Out-of-pocket costs for chronic heart disease and stroke cause significant financial strain for one in four low-income families, even if they have health insurance, according to new research.

Insurance failed to protect low-income families from monumental costs caused by heart disease, said Dr. Rohan Khera, lead author of the preliminary research presented Friday at the American Heart Association’s Quality of Care and Outcomes Research conference in Arlington, Virginia. The lack of quality health insurance is a big problem for these families, said Khera, a cardiology fellow at UT Southwestern Medical Center in Dallas.

Researchers studied the “financial toxicity” from out-of-pocket annual health costs for adults with atherosclerosis – a build-up of fat and cholesterol that can reduce blood flow in the arteries and lead to heart attack, stroke or peripheral artery disease.

Using a national government survey from 2006-2015, they compared out-of-pocket medical expenses and household income for 22,521 adults in 20,600 families. Expenses included insurance premiums and deductibles, hospitalizations and doctor visits, and prescription costs.

The research revealed one in 10 low-income families had catastrophic costs, and one in four had high costs, even though most – up to 93 percent in 2015 – had health insurance.

Catastrophic financial burden represented out-of-pocket costs exceeding 40 percent of total family income, and high financial burden represented costs more than 20 percent, according to researchers. They defined low income at 200 percent below the federal poverty limit. During the study period that meant a family of four earned from $20,000 to $24,250.

“What good is insurance if you’re paying 40 percent of your annual income toward health care?” Khera said.

Heart disease can have a tragic effect on low-income families, said Dr. Adrian Hernandez, a cardiologist and professor of medicine at Duke University Medical Center in Durham, North Carolina.

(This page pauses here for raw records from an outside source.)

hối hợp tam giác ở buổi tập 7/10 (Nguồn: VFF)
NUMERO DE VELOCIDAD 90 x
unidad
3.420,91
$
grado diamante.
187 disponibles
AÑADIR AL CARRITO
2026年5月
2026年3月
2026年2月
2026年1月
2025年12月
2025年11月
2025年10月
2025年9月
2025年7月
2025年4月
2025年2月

“Not only do they have to deal with the change in their health, but they also have the hardship of dealing with financial catastrophe,” said Hernandez, who was not involved in the research. “The two likely combine for poor health and poor quality of life.”

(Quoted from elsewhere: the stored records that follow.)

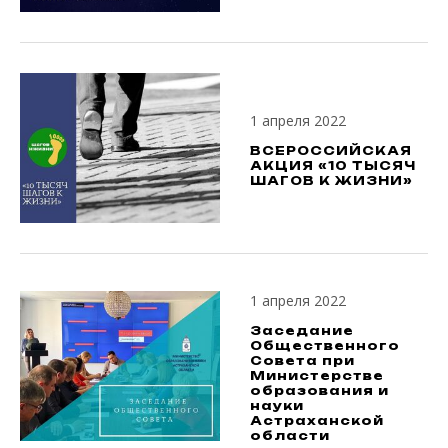
1 апреля 2022
ВСЕРОССИЙСКАЯ
АКЦИЯ «10 ТЫСЯЧ
ШАГОВ К ЖИЗНИ»
1 апреля 2022
Заседание
Общественного
Совета при
Министерстве
образования и
науки
Астраханской
области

Low-income people with low education have double the risk of coronary heart disease as those with high income and education, according to a 2015 study. Heart disease was costlier than any other disease in 2013-2014, according to the National Heart, Lung, and Blood Institute.

In the current study, researchers found that low-income families with health insurance had higher out-of-pocket costs than their uninsured counterparts, as well as higher costs than middle- or high-income families who had health insurance.

This is most likely because uninsured people may be opting out of health care altogether by not going to the doctor or buying prescribed medications, Khera said. “Some people who have heart disease and spent less [in the study] may have needed to spend more, if their resources allowed.”